Album Review: Sunny Sweeney - “Trophy”

Yet another under-the-radar artist delivers a strong follow-up to 2014’s Provoked.

After scoring a couple of hits with her sophomore album Concrete, Sunny Sweeney scored indie artist "cred" with her third album Provoked in 2014 via her own label Aunt Daddy Records and distribution from Thirty Tigers. Working with Dave Brainard (Jerrod Niemann, Brandy Clark, Ray Scott) in the producer’s chair, Sunny’s fourth album Trophy has just been released and it’s more of what we’ve come to love from one of the better artists to have broken out in country music over the past decade.

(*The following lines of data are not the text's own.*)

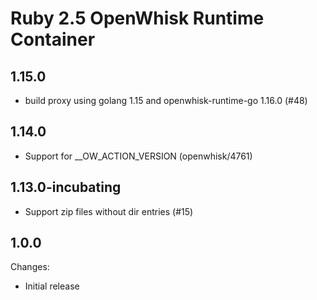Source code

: <!--
#
# Licensed to the Apache Software Foundation (ASF) under one or more
# contributor license agreements.  See the NOTICE file distributed with
# this work for additional information regarding copyright ownership.
# The ASF licenses this file to You under the Apache License, Version 2.0
# (the "License"); you may not use this file except in compliance with
# the License.  You may obtain a copy of the License at
#
#     http://www.apache.org/licenses/LICENSE-2.0
#
# Unless required by applicable law or agreed to in writing, software
# distributed under the License is distributed on an "AS IS" BASIS,
# WITHOUT WARRANTIES OR CONDITIONS OF ANY KIND, either express or implied.
# See the License for the specific language governing permissions and
# limitations under the License.
#
-->

# Ruby 2.5 OpenWhisk Runtime Container

## 1.15.0
  - build proxy using golang 1.15 and openwhisk-runtime-go 1.16.0 (#48)

## 1.14.0
  - Support for __OW_ACTION_VERSION (openwhisk/4761)

## 1.13.0-incubating
  - Support zip files without dir entries (#15)

## 1.0.0
Changes:
- Initial release
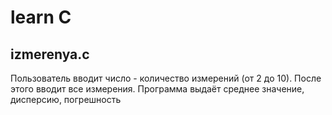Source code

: # learn C

## izmerenya.c
Пользователь вводит число - количество измерений (от 2 до 10). После этого вводит все измерения. Программа выдаёт среднее значение, дисперсию, погрешность

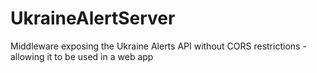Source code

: # UkraineAlertServer
Middleware exposing the Ukraine Alerts API without CORS restrictions - allowing it to be used in a web app
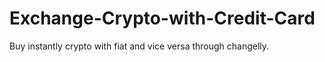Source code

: # Exchange-Crypto-with-Credit-Card
Buy instantly crypto with fiat and vice versa through changelly.
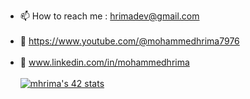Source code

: - 📫 How to reach me : hrimadev@gmail.com <br /> <br />
- :red_circle: https://www.youtube.com/@mohammedhrima7976 <br /> <br />
- :briefcase: www.linkedin.com/in/mohammedhrima <br /> <br />
[![mhrima's 42 stats](https://badge.mediaplus.ma/greenbinary/mhrima)](https://github.com/oakoudad/badge42)
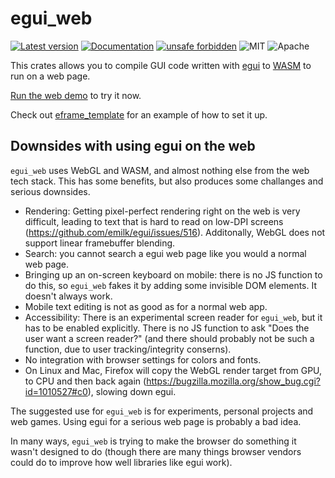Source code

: # egui_web

[![Latest version](https://img.shields.io/crates/v/egui_web.svg)](https://crates.io/crates/egui_web)
[![Documentation](https://docs.rs/egui_web/badge.svg)](https://docs.rs/egui_web)
[![unsafe forbidden](https://img.shields.io/badge/unsafe-forbidden-success.svg)](https://github.com/rust-secure-code/safety-dance/)
![MIT](https://img.shields.io/badge/license-MIT-blue.svg)
![Apache](https://img.shields.io/badge/license-Apache-blue.svg)

This crates allows you to compile GUI code written with [egui](https://crates.io/crates/egui) to [WASM](https://en.wikipedia.org/wiki/WebAssembly) to run on a web page.

[Run the web demo](https://emilk.github.io/egui/index.html) to try it now.

Check out [eframe_template](https://github.com/emilk/eframe_template) for an example of how to set it up.

## Downsides with using egui on the web

`egui_web` uses WebGL and WASM, and almost nothing else from the web tech stack. This has some benefits, but also produces some challanges and serious downsides.

* Rendering: Getting pixel-perfect rendering right on the web is very difficult, leading to text that is hard to read on low-DPI screens (https://github.com/emilk/egui/issues/516). Additonally, WebGL does not support linear framebuffer blending.
* Search: you cannot search a egui web page like you would a normal web page.
* Bringing up an on-screen keyboard on mobile: there is no JS function to do this, so `egui_web` fakes it by adding some invisible DOM elements. It doesn't always work.
* Mobile text editing is not as good as for a normal web app.
* Accessibility: There is an experimental screen reader for `egui_web`, but it has to be enabled explicitly. There is no JS function to ask "Does the user want a screen reader?" (and there should probably not be such a function, due to user tracking/integrity conserns).
* No integration with browser settings for colors and fonts.
* On Linux and Mac, Firefox will copy the WebGL render target from GPU, to CPU and then back again (https://bugzilla.mozilla.org/show_bug.cgi?id=1010527#c0), slowing down egui.

The suggested use for `egui_web` is for experiments, personal projects and web games. Using egui for a serious web page is probably a bad idea.

In many ways, `egui_web` is trying to make the browser do something it wasn't designed to do (though there are many things browser vendors could do to improve how well libraries like egui work).
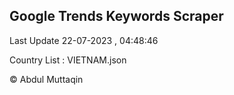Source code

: 

## Google Trends Keywords Scraper 
 
Last Update 22-07-2023 , 04:48:46

Country List :
VIETNAM.json



© Abdul Muttaqin 
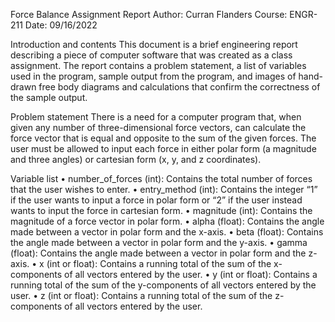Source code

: Force Balance Assignment Report
Author: Curran Flanders
Course: ENGR-211
Date: 09/16/2022

Introduction and contents
This document is a brief engineering report describing a piece of computer software that was created as a class assignment. The report contains a problem statement, a list of variables used in the program, sample output from the program, and images of hand-drawn free body diagrams and calculations that confirm the correctness of the sample output.

Problem statement 
There is a need for a computer program that, when given any number of three-dimensional force vectors, can calculate the force vector that is equal and opposite to the sum of the given forces. The user must be allowed to input each force in either polar form (a magnitude and three angles) or cartesian form (x, y, and z coordinates).

Variable list 
•	number_of_forces (int): Contains the total number of forces that the user wishes to enter.
•	entry_method (int): Contains the integer “1” if the user wants to input a force in polar form or “2” if the user instead wants to input the force in cartesian form.
•	magnitude (int): Contains the magnitude of a force vector in polar form.
•	alpha (float): Contains the angle made between a vector in polar form and the x-axis.
•	beta (float): Contains the angle made between a vector in polar form and the y-axis.
•	gamma (float): Contains the angle made between a vector in polar form and the z-axis.
•	x (int or float): Contains a running total of the sum of the x-components of all vectors entered by the user.
•	y (int or float): Contains a running total of the sum of the y-components of all vectors entered by the user.
•	z (int or float): Contains a running total of the sum of the z-components of all vectors entered by the user.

Returning to Texas has worked quite well for Sunny as she’s free to be herself as she’s become a star on that state’s unique radio charts all the while being able to work nationally thanks to her success six years ago with Concrete and the Top 10 hit “From A Table Away.” Her ability to connect comes through with “Nothing Wrong With Texas,” a fiddle and harmonica-filled song co-written with Grammy winner Lori McKenna, a frequent collaborator on this project with four of the songs on this project. Sunny co-wrote 8 of them and “Trophy,” the title track, is a pointed and clever tune, both musically and lyrically while Heather Morgan co-write “Why People Change” is a moody rocker and opener “Pass The Pain,” with its steel guitars and honky tonk piano, showcases Sunny’s strong voice and affinity for classic country songwriting and song structure.

There are a couple of strong ballads on the project in addition to “Pass The Pain.” One of them, “Bottle By My Bed” finds Sunny Sweeney wondering if she’ll ever become a mother. This is a song shows that ‘career women’ still feel the pull to be called “mommy” and have a child of their own and after hearing the heart-felt song, I’m sure Sunny will make one wonderful momma to some special child someday. Another strong ballad is “Grow Old With Me,” a song that is sweet with the lyric of “Grow old with me, I’ll keep you young forever” while closer “Unsaid” may be the most-special song on the record. Written after a friend committed suicide, “Unsaid” is the most raw moment on the record, one where she emotes every nuanced lyric of pain and regret and things left unsaid and channels it into a show-stopping closer of Trophy, her show-stopping album.